(Collected data entries)
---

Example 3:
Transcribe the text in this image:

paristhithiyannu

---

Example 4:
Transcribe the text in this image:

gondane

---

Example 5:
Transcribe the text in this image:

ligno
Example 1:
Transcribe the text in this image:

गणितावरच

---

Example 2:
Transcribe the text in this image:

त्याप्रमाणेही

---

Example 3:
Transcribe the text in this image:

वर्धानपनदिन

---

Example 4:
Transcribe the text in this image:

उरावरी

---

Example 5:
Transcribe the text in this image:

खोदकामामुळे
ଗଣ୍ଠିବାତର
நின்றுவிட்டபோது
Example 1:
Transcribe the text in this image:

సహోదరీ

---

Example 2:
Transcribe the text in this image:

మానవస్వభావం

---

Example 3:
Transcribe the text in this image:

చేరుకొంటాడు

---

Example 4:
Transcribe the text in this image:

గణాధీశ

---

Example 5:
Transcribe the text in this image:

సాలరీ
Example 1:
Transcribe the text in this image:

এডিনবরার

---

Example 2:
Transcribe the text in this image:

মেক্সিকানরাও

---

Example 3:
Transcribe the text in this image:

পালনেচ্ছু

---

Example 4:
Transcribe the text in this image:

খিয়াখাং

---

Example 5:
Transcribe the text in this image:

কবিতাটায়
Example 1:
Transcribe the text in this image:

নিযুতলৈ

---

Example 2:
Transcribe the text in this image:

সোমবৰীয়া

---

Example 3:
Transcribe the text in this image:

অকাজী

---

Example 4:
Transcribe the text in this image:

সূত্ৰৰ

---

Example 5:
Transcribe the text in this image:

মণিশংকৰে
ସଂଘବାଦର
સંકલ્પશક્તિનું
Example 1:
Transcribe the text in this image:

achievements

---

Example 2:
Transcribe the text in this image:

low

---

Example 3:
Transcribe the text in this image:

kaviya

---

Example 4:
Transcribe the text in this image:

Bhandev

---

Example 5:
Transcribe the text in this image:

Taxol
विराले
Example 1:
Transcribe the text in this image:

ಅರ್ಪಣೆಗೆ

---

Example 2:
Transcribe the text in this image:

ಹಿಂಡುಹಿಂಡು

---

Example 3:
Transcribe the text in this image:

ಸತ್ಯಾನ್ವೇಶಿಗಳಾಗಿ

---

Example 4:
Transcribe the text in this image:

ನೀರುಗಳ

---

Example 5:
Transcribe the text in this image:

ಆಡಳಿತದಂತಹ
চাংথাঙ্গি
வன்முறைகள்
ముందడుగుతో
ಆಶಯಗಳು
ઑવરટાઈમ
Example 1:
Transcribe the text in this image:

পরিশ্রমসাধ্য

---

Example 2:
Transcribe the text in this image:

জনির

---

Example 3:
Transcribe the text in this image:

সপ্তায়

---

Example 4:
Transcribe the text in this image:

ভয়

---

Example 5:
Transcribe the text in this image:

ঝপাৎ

Task item -> Write the complete data out, exactly as above.

Exercise result ->
---

Example 3:
Transcribe the text in this image:

paristhithiyannu

---

Example 4:
Transcribe the text in this image:

gondane

---

Example 5:
Transcribe the text in this image:

ligno
Example 1:
Transcribe the text in this image:

गणितावरच

---

Example 2:
Transcribe the text in this image:

त्याप्रमाणेही

---

Example 3:
Transcribe the text in this image:

वर्धानपनदिन

---

Example 4:
Transcribe the text in this image:

उरावरी

---

Example 5:
Transcribe the text in this image:

खोदकामामुळे
ଗଣ୍ଠିବାତର
நின்றுவிட்டபோது
Example 1:
Transcribe the text in this image:

సహోదరీ

---

Example 2:
Transcribe the text in this image:

మానవస్వభావం

---

Example 3:
Transcribe the text in this image:

చేరుకొంటాడు

---

Example 4:
Transcribe the text in this image:

గణాధీశ

---

Example 5:
Transcribe the text in this image:

సాలరీ
Example 1:
Transcribe the text in this image:

এডিনবরার

---

Example 2:
Transcribe the text in this image:

মেক্সিকানরাও

---

Example 3:
Transcribe the text in this image:

পালনেচ্ছু

---

Example 4:
Transcribe the text in this image:

খিয়াখাং

---

Example 5:
Transcribe the text in this image:

কবিতাটায়
Example 1:
Transcribe the text in this image:

নিযুতলৈ

---

Example 2:
Transcribe the text in this image:

সোমবৰীয়া

---

Example 3:
Transcribe the text in this image:

অকাজী

---

Example 4:
Transcribe the text in this image:

সূত্ৰৰ

---

Example 5:
Transcribe the text in this image:

মণিশংকৰে
ସଂଘବାଦର
સંકલ્પશક્તિનું
Example 1:
Transcribe the text in this image:

achievements

---

Example 2:
Transcribe the text in this image:

low

---

Example 3:
Transcribe the text in this image:

kaviya

---

Example 4:
Transcribe the text in this image:

Bhandev

---

Example 5:
Transcribe the text in this image:

Taxol
विराले
Example 1:
Transcribe the text in this image:

ಅರ್ಪಣೆಗೆ

---

Example 2:
Transcribe the text in this image:

ಹಿಂಡುಹಿಂಡು

---

Example 3:
Transcribe the text in this image:

ಸತ್ಯಾನ್ವೇಶಿಗಳಾಗಿ

---

Example 4:
Transcribe the text in this image:

ನೀರುಗಳ

---

Example 5:
Transcribe the text in this image:

ಆಡಳಿತದಂತಹ
চাংথাঙ্গি
வன்முறைகள்
ముందడుగుతో
ಆಶಯಗಳು
ઑવરટાઈમ
Example 1:
Transcribe the text in this image:

পরিশ্রমসাধ্য

---

Example 2:
Transcribe the text in this image:

জনির

---

Example 3:
Transcribe the text in this image:

সপ্তায়

---

Example 4:
Transcribe the text in this image:

ভয়

---

Example 5:
Transcribe the text in this image:

ঝপাৎ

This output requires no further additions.